§ **Work order**
Could you please repeat the entries below word for word, with the images left out?

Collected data
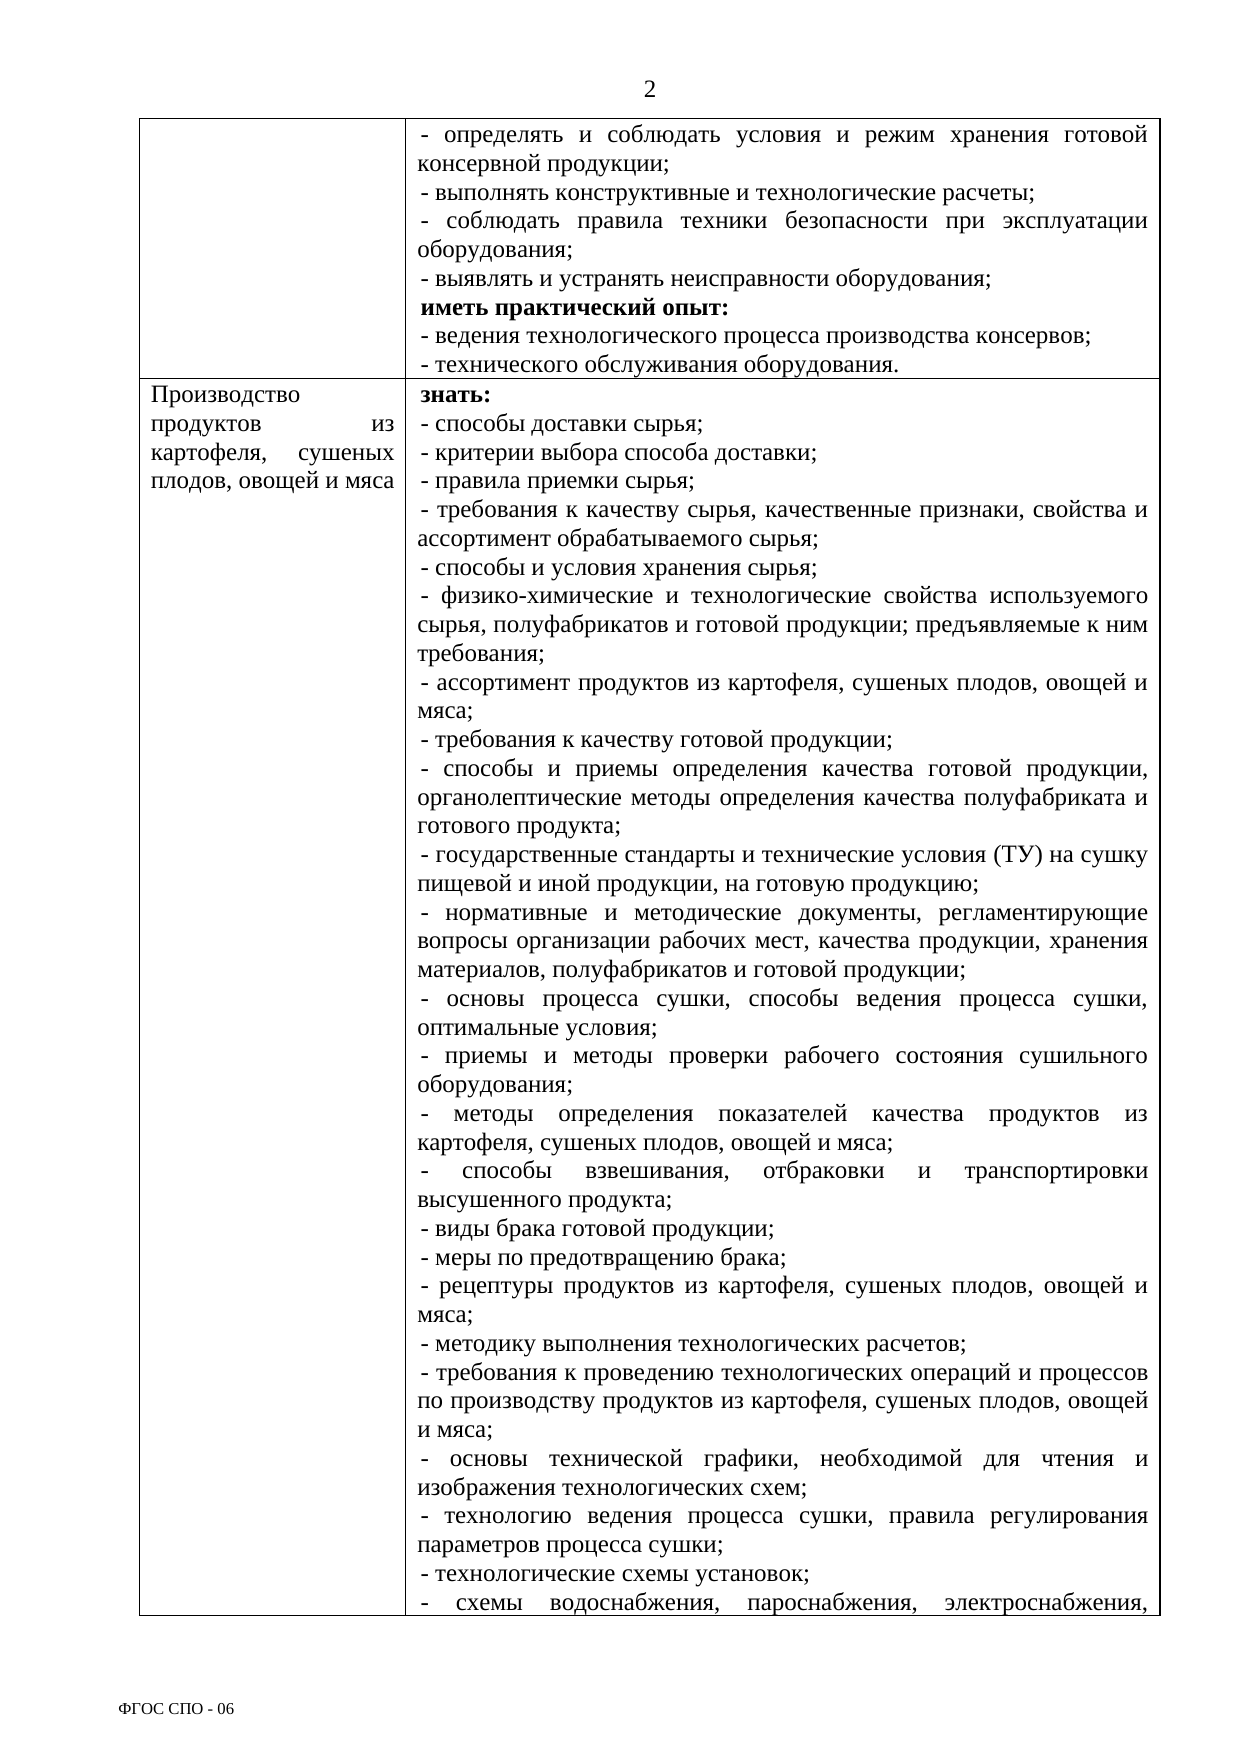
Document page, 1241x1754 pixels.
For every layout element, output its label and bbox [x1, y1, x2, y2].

table_cell [140, 379, 405, 1615]
table_cell [406, 119, 1159, 378]
table_cell [140, 119, 405, 378]
table_cell [406, 379, 1159, 1615]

§ **Final answer**
Document page, 1241x1754 pixels.
For every layout element, output its label and bbox [x1, y1, x2, y2].

table_cell [140, 379, 405, 1615]
table_cell [406, 119, 1159, 378]
table_cell [140, 119, 405, 378]
table_cell [406, 379, 1159, 1615]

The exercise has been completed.